### Given instruction 1
Return each line of the rows below that contains the string "Violine".

++++ Text shown ++++

In [1]:
import pandas as pd

file_path = 'survey_2023_raw.csv'
df = pd.read_csv(file_path)

cached_columns = df.columns.copy()
df.columns = [col.lower().replace(' ', '_') for col in df.columns]
# map new column names to old column names
column_map = dict(zip(df.columns, cached_columns))


### Initially, need a remapping for the order of categories

In [3]:
remapped_categories = {
    # 1. how_long_have_you_worked_for_your_current_employer?
    "how_long_have_you_worked_for_your_current_employer?": [
        "Less than 1 year",
        "1 to 5 years",
        "6 to 10 years",
        "11 to 20 years",
        "21 years or more"
    ],
    
    # 2. which_of_the_following_groups_best_describes_your_employment_level?
    # (put "Not listed" at the end)
    "which_of_the_following_groups_best_describes_your_employment_level?": [
        "Entry-level",
        "Intermediate",
        "Mid-level",
        "Senior or executive-level",
        "Not listed (please specify)"
    ],
    
    # 3. approximately_what_is_the_size_of_your_employer's_workforce?
    "approximately_what_is_the_size_of_your_employer's_workforce?": [
        "1",
        "2 to 10",
        "11 to 100",
        "101 to 500",
        "501 to 2,000",
        "2,001 to 10,000",
        "10,001 to 20,001+"
    ],
    
    # 4. i_believe_i_am_being_paid_fairly_for_the_work_that_i_do.
    # typical strongly disagree -> strongly agree
    "i_believe_i_am_being_paid_fairly_for_the_work_that_i_do.": [
        "Strongly disagree",
        "Disagree",
        "Not applicable",
        "Agree",
        "Strongly agree"
    ],
    
    # 5. leadership_opportunities
    "leadership_opportunities": [
        "Very dissatisfied",
        "Dissatisfied",
        "Not applicable",
        "Satisfied",
        "Very satisfied"
    ],
    
    # 6. recognition_from_colleagues/peers
    "recognition_from_colleagues/peers": [
        "Very dissatisfied",
        "Dissatisfied",
        "Not applicable",
        "Satisfied",
        "Very satisfied"
    ],
    
    # 7. i_pursue_job_opportunities_even_if_i_do_not_fulfill_all_of_the_requirements_on_a_job_description.

++++

### Given instruction 2
Extend the pandas notebook on reordering survey categories above, starting right after its last line.

++++ Records ++++

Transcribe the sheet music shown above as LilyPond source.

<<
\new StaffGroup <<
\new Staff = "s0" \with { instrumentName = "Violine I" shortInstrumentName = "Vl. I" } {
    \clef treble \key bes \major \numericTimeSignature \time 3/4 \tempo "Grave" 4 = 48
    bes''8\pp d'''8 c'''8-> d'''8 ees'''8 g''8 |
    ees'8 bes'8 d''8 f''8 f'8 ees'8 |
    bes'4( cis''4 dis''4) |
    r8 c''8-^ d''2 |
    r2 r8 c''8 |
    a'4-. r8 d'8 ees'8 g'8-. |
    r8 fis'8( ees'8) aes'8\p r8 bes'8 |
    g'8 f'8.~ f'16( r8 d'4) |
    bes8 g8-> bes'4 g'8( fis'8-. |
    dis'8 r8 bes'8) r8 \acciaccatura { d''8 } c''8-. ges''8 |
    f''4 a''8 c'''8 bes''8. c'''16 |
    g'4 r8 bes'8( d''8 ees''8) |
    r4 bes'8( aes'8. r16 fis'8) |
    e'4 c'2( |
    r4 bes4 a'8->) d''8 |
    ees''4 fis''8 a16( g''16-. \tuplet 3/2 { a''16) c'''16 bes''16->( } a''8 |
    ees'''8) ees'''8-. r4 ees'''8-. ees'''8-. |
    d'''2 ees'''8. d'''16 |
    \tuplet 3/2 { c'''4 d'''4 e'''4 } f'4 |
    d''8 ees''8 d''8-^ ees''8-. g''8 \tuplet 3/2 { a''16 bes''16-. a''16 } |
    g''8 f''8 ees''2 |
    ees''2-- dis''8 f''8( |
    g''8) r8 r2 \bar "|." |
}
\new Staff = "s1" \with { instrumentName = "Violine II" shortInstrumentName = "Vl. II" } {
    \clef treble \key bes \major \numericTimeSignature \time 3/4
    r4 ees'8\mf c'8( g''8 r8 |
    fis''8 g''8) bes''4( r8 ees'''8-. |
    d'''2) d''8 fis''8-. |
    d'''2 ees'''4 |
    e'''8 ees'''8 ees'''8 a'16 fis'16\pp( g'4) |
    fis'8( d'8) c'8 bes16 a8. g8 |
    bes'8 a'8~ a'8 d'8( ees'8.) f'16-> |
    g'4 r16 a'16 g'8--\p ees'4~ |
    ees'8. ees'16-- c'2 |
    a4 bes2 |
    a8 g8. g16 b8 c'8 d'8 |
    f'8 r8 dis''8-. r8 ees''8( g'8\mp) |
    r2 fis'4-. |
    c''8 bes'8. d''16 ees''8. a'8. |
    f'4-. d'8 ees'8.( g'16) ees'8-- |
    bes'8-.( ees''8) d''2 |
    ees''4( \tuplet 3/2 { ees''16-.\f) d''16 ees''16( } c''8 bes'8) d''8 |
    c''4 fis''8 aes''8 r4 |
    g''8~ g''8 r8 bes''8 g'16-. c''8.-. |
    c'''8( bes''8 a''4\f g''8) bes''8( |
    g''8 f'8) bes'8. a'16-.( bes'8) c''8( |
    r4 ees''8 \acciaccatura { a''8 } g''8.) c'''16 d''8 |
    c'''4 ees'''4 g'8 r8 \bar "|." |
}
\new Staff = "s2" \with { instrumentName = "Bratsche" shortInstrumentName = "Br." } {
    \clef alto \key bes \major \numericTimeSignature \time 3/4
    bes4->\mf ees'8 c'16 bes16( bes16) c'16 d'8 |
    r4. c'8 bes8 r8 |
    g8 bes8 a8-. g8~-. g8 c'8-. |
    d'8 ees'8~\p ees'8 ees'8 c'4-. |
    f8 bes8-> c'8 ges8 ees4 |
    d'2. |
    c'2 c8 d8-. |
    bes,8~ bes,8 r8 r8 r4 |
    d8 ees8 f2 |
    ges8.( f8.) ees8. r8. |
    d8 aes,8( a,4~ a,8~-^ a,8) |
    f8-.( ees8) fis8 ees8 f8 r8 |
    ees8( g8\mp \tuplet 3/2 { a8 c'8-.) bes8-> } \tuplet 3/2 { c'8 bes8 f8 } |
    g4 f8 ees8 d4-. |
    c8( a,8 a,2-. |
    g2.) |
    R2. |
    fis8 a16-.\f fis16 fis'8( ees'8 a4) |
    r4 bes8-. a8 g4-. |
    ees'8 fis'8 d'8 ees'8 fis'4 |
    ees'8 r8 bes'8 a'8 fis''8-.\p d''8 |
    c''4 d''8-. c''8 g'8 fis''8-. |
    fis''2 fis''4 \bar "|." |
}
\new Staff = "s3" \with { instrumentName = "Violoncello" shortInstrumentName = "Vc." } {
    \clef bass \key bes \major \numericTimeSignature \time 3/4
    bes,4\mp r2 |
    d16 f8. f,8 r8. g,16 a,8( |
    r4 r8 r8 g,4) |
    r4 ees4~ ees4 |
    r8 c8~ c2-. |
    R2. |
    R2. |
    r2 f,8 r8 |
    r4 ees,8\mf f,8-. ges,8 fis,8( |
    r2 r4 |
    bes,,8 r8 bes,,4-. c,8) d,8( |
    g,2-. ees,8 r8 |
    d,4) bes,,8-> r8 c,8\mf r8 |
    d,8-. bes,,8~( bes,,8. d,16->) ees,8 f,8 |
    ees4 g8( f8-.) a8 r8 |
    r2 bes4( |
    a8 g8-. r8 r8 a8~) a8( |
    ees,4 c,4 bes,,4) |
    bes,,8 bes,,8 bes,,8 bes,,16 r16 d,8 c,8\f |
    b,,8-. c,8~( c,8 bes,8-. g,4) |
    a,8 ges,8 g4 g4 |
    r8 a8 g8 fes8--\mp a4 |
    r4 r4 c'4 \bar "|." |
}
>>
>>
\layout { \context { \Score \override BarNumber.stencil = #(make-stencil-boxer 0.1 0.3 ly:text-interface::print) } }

++++
++++ Records ++++

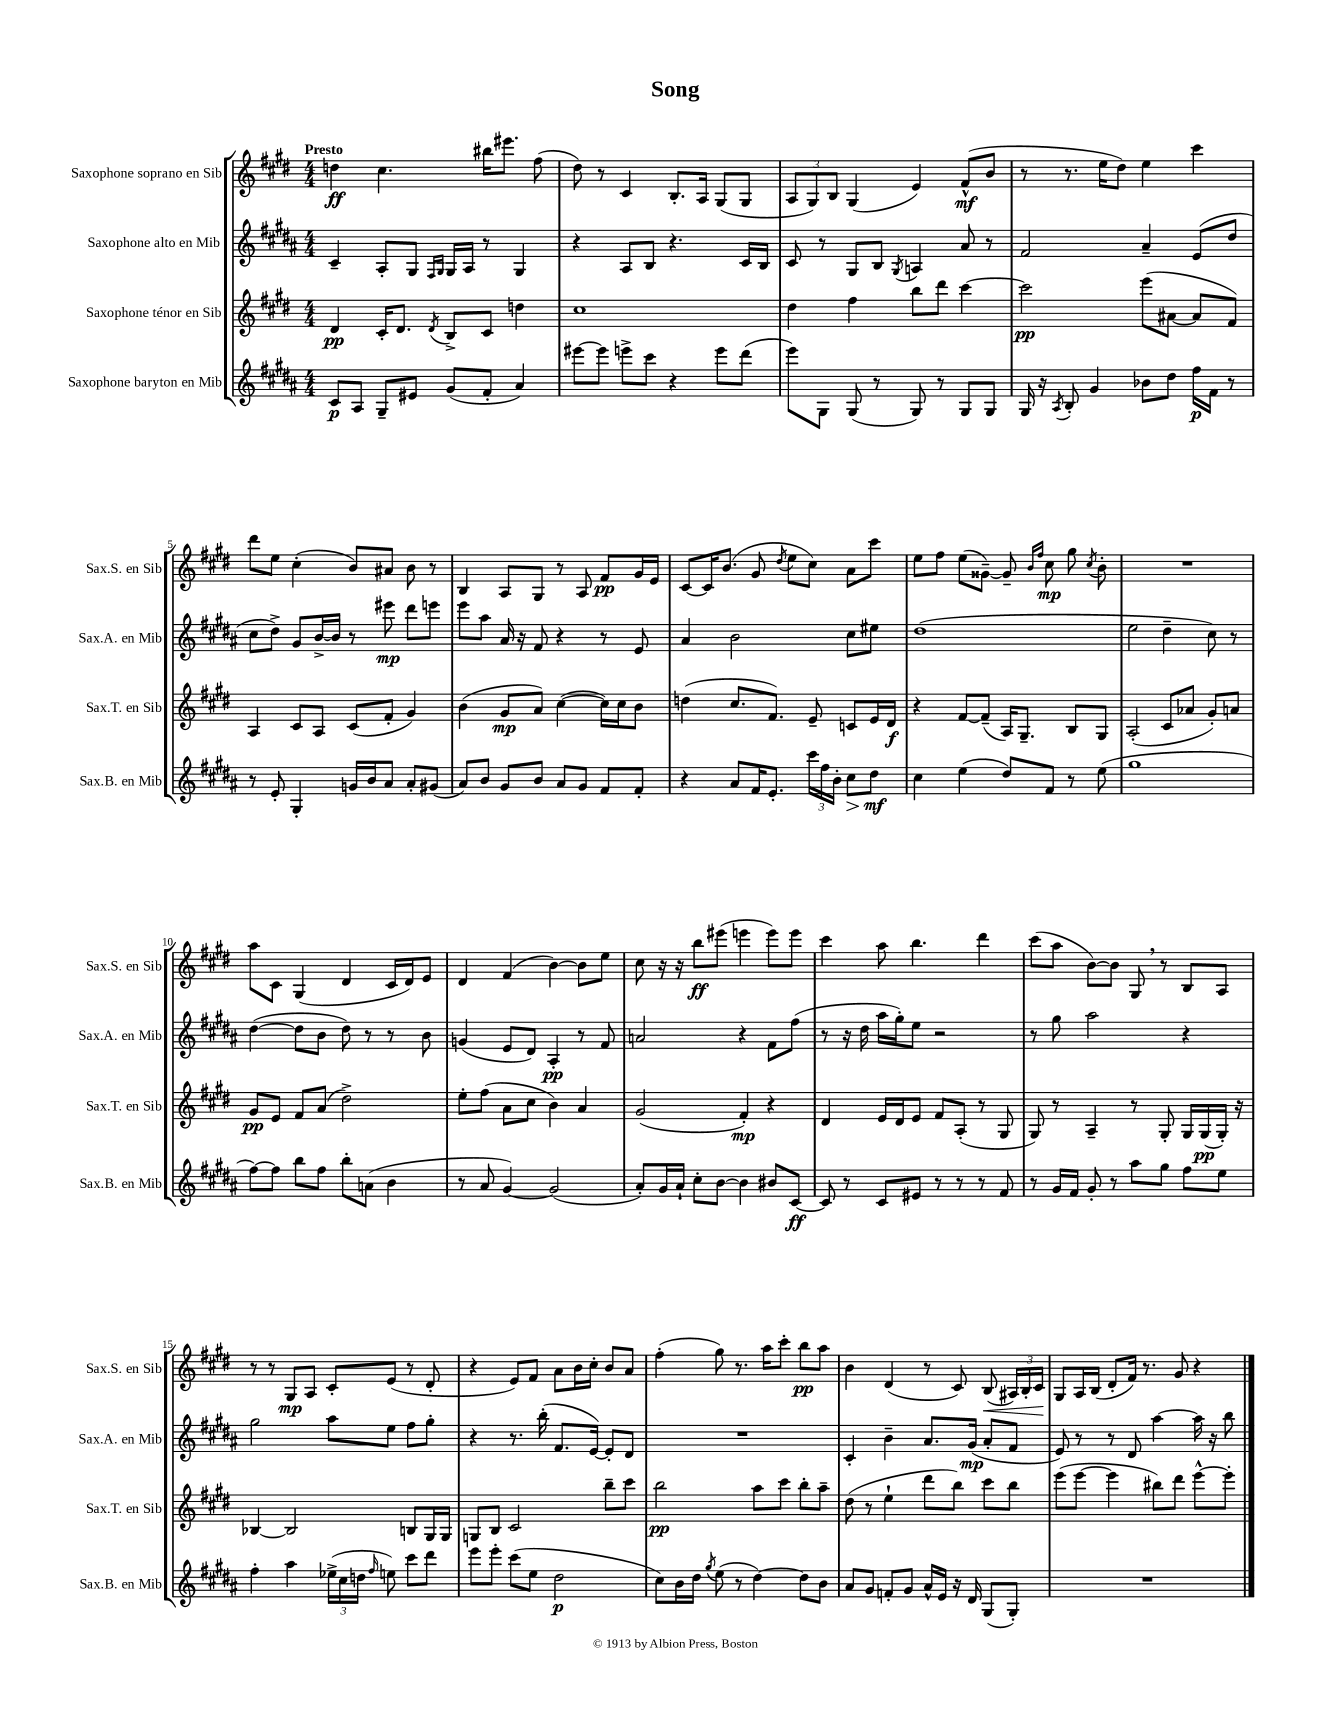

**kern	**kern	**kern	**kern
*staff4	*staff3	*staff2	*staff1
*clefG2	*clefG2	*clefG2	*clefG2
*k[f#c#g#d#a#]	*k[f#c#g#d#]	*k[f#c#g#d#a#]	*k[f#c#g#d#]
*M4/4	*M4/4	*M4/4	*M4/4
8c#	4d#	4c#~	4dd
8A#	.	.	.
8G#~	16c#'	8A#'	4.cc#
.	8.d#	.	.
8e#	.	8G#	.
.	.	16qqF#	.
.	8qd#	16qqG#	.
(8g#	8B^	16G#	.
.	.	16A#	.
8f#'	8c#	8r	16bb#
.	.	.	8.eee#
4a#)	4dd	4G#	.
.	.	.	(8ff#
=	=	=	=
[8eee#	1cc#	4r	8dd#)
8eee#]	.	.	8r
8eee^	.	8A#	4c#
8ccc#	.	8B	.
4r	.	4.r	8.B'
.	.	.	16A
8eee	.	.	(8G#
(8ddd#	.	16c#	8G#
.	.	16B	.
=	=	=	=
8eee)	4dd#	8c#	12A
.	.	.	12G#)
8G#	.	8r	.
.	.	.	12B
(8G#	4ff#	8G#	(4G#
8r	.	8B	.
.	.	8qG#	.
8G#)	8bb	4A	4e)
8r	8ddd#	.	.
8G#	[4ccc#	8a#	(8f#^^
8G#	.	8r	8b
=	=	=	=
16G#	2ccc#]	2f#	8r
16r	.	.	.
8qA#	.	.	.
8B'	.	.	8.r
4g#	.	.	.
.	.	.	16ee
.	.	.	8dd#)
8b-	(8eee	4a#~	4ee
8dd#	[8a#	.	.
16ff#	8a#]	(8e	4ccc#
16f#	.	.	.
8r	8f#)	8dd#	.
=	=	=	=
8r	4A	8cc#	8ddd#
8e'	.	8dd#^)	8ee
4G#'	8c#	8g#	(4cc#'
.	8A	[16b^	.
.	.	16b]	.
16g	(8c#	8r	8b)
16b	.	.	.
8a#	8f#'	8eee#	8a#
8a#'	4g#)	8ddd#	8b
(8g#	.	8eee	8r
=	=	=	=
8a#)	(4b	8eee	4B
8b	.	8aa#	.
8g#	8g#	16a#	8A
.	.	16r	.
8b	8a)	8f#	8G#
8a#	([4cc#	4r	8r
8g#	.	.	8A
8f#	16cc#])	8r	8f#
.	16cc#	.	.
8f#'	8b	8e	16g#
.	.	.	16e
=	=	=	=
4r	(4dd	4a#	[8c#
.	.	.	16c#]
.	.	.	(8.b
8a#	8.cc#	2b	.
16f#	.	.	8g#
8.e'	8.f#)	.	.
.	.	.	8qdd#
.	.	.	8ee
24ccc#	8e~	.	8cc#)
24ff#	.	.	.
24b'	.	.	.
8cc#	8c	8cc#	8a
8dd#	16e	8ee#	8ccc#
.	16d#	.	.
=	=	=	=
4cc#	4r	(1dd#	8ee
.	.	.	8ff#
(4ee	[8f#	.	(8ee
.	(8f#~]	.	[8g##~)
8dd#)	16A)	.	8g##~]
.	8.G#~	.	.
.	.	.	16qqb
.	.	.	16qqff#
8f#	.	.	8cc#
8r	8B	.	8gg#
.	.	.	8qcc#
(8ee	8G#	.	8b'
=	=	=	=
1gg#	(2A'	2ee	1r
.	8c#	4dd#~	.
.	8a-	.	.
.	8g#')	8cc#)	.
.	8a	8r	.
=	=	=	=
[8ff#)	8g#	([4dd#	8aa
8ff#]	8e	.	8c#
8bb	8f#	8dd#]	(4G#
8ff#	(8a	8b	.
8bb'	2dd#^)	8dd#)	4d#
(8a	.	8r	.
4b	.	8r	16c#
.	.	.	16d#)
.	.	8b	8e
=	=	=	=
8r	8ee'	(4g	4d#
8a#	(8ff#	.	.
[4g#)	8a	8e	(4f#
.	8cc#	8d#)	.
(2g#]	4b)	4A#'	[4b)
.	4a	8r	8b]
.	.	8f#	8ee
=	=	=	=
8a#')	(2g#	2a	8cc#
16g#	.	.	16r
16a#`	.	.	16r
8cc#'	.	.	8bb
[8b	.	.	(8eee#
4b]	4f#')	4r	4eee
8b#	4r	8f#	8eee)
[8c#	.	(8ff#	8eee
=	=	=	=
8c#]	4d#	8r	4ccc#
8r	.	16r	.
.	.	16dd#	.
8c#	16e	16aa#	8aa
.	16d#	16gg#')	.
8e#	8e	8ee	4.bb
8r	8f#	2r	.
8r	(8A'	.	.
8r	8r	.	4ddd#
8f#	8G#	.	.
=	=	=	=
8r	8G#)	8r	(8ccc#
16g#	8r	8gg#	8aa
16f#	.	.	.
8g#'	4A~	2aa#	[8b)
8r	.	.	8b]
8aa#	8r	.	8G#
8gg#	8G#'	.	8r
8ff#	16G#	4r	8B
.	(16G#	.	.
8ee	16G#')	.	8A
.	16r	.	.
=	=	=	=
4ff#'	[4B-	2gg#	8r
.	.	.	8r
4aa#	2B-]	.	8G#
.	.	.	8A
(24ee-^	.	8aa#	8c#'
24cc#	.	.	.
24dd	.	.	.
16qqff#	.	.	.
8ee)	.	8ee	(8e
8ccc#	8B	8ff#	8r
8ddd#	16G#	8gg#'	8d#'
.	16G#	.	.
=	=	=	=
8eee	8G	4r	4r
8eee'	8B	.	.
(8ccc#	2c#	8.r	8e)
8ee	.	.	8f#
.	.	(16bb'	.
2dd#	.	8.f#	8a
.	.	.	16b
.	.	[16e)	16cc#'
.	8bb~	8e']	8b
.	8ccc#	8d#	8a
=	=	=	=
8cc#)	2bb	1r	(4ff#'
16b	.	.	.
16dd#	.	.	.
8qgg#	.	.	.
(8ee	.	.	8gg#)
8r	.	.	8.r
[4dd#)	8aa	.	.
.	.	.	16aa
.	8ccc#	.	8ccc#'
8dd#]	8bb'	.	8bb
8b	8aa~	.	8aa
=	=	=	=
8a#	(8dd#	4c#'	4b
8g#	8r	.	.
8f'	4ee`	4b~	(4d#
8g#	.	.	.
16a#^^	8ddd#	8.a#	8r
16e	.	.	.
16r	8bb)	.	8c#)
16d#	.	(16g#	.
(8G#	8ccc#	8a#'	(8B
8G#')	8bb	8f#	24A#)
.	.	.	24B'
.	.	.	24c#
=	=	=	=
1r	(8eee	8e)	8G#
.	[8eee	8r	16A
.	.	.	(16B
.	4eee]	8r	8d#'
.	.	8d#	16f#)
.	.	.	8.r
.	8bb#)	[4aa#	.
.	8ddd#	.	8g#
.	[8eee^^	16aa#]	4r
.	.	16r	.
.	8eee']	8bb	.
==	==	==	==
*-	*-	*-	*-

++++
++++ Records ++++

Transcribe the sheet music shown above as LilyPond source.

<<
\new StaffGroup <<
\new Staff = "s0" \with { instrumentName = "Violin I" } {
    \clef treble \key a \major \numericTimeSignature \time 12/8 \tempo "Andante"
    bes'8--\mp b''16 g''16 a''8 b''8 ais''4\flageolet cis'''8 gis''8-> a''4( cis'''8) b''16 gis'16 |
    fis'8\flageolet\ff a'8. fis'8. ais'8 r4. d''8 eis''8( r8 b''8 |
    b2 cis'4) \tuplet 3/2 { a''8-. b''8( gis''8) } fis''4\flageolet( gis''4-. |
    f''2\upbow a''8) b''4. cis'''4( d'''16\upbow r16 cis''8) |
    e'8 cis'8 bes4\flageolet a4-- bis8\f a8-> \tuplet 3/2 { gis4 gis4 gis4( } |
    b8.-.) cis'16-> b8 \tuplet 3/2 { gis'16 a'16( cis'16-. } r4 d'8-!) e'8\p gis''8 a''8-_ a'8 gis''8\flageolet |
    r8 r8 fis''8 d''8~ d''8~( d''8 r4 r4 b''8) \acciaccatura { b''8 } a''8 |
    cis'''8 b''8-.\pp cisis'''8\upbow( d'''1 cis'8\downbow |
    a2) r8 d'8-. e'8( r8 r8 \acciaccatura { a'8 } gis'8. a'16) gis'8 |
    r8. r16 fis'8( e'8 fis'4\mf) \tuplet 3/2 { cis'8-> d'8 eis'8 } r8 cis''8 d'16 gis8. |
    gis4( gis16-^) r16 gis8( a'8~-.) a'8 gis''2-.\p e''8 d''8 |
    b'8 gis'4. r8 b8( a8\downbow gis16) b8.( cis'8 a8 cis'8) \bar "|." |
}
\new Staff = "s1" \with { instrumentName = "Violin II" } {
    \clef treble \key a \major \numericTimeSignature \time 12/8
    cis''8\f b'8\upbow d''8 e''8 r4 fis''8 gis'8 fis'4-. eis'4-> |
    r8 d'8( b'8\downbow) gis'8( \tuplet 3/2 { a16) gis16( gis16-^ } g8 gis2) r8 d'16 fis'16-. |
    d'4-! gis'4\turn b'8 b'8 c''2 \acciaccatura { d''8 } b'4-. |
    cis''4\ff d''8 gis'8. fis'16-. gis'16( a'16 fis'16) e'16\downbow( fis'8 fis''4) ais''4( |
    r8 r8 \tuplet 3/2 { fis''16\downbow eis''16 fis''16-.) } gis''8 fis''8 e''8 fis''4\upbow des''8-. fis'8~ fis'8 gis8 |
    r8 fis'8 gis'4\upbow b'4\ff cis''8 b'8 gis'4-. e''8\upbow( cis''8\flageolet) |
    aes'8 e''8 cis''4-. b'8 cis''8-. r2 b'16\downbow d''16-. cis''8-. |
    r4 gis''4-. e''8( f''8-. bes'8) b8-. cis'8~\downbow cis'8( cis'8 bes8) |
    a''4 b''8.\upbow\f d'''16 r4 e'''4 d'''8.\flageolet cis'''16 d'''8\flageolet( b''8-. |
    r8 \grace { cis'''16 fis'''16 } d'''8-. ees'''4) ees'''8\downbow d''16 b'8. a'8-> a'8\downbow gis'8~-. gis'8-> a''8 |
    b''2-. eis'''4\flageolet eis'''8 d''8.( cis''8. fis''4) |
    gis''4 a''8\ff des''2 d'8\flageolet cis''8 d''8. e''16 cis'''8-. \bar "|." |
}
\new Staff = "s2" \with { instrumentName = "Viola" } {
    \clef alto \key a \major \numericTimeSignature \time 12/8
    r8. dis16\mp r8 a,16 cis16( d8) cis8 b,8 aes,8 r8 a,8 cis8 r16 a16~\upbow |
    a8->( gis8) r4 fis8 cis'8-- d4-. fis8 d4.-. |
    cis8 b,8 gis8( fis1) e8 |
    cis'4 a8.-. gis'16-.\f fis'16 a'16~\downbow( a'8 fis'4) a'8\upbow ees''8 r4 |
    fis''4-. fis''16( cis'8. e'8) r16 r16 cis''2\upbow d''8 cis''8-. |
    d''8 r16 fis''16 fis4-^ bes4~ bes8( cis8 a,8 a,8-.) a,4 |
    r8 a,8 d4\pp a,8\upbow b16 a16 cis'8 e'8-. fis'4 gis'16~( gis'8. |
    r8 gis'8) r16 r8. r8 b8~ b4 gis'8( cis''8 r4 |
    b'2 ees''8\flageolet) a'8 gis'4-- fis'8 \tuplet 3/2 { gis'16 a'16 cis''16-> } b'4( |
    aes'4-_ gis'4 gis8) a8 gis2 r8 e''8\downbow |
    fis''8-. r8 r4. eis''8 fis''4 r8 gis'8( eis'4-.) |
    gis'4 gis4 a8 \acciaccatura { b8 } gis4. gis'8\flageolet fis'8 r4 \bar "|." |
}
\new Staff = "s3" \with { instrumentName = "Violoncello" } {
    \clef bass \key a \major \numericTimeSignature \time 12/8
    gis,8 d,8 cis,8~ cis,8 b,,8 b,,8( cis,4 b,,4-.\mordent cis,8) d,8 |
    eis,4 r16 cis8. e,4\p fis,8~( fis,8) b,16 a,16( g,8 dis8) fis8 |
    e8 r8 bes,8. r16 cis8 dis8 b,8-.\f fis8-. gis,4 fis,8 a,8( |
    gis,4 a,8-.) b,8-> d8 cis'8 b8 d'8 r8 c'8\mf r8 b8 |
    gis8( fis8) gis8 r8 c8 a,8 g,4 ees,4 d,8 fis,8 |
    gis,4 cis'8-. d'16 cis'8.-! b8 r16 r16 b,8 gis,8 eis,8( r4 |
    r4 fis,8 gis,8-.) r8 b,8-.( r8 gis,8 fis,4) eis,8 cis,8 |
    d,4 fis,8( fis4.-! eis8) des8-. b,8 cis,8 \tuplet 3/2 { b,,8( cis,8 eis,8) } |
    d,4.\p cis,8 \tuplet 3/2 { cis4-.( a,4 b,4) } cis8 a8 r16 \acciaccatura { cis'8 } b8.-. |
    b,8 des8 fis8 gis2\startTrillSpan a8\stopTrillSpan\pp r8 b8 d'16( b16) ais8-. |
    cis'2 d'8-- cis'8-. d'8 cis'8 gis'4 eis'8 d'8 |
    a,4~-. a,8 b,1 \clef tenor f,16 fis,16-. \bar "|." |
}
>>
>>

++++

### Expected output 1
\new Staff = "s0" \with { instrumentName = "Violine I" shortInstrumentName = "Vl. I" } {
\new Staff = "s1" \with { instrumentName = "Violine II" shortInstrumentName = "Vl. II" } {

### Expected output 2
    "i_pursue_job_opportunities_even_if_i_do_not_fulfill_all_of_the_requirements_on_a_job_description.": [
        "Strongly disagree",
        "Disagree",
        "Not applicable",
        "Agree",
        "Strongly Agree"
    ],
    
    # 8. i_avoid_discussions_about_salary_and_incentives.
    "i_avoid_discussions_about_salary_and_incentives.": [
        "Strongly disagree",
        "Disagree",
        "Not applicable",
        "Agree",
        "Strongly agree"
    ],
    
    # 9. i_advocate_for_myself_when_appropriate_so_that_my_manager_knows_what_i_want_and_expect.
    "i_advocate_for_myself_when_appropriate_so_that_my_manager_knows_what_i_want_and_expect.": [
        "Strongly disagree",
        "Disagree",
        "Not applicable",
        "Agree",
        "Strongly agree"
    ],
    
    # 10. i_trust_that_i_am_compensated_appropriately_for_my_accomplishments.
    "i_trust_that_i_am_compensated_appropriately_for_my_accomplishments.": [
        "Strongly disagree",
        "Disagree",
        "Not applicable",
        "Agree",
        "Strongly agree"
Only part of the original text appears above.